> **Exercise**: Could you copy the text read from every record below word for word, leaving the pictures out of your answer?

Top of Material for this exercise

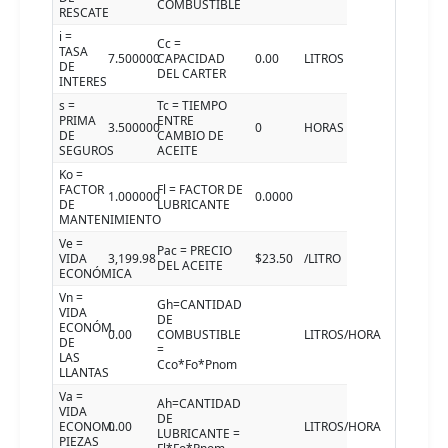
COMBUSTIBLE
RESCATE
i =
Cc =
TASA
7.500000
CAPACIDAD
0.00
LITROS
DE
DEL CARTER
INTERES
s =
Tc = TIEMPO
PRIMA
ENTRE
3.500000
0
HORAS
DE
CAMBIO DE
SEGUROS
ACEITE
Ko =
FACTOR
Fl = FACTOR DE
1.000000
0.0000
DE
LUBRICANTE
MANTENIMIENTO
Ve =
Pac = PRECIO
VIDA
3,199.98
$23.50
/LITRO
DEL ACEITE
ECONÓMICA
Vn =
Gh=CANTIDAD
VIDA
DE
ECONÓM.
0.00
COMBUSTIBLE
LITROS/HORA
DE
=
LAS
Cco*Fo*Pnom
LLANTAS
Va =
Ah=CANTIDAD
VIDA
DE
ECONOM.
0.00
LITROS/HORA
LUBRICANTE =
PIEZAS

Bottom of Material for this exercise

> **Problem solution**:
COMBUSTIBLE
RESCATE
i =
Cc =
TASA
7.500000
CAPACIDAD
0.00
LITROS
DE
DEL CARTER
INTERES
s =
Tc = TIEMPO
PRIMA
ENTRE
3.500000
0
HORAS
DE
CAMBIO DE
SEGUROS
ACEITE
Ko =
FACTOR
Fl = FACTOR DE
1.000000
0.0000
DE
LUBRICANTE
MANTENIMIENTO
Ve =
Pac = PRECIO
VIDA
3,199.98
$23.50
/LITRO
DEL ACEITE
ECONÓMICA
Vn =
Gh=CANTIDAD
VIDA
DE
ECONÓM.
0.00
COMBUSTIBLE
LITROS/HORA
DE
=
LAS
Cco*Fo*Pnom
LLANTAS
Va =
Ah=CANTIDAD
VIDA
DE
ECONOM.
0.00
LITROS/HORA
LUBRICANTE =
PIEZAS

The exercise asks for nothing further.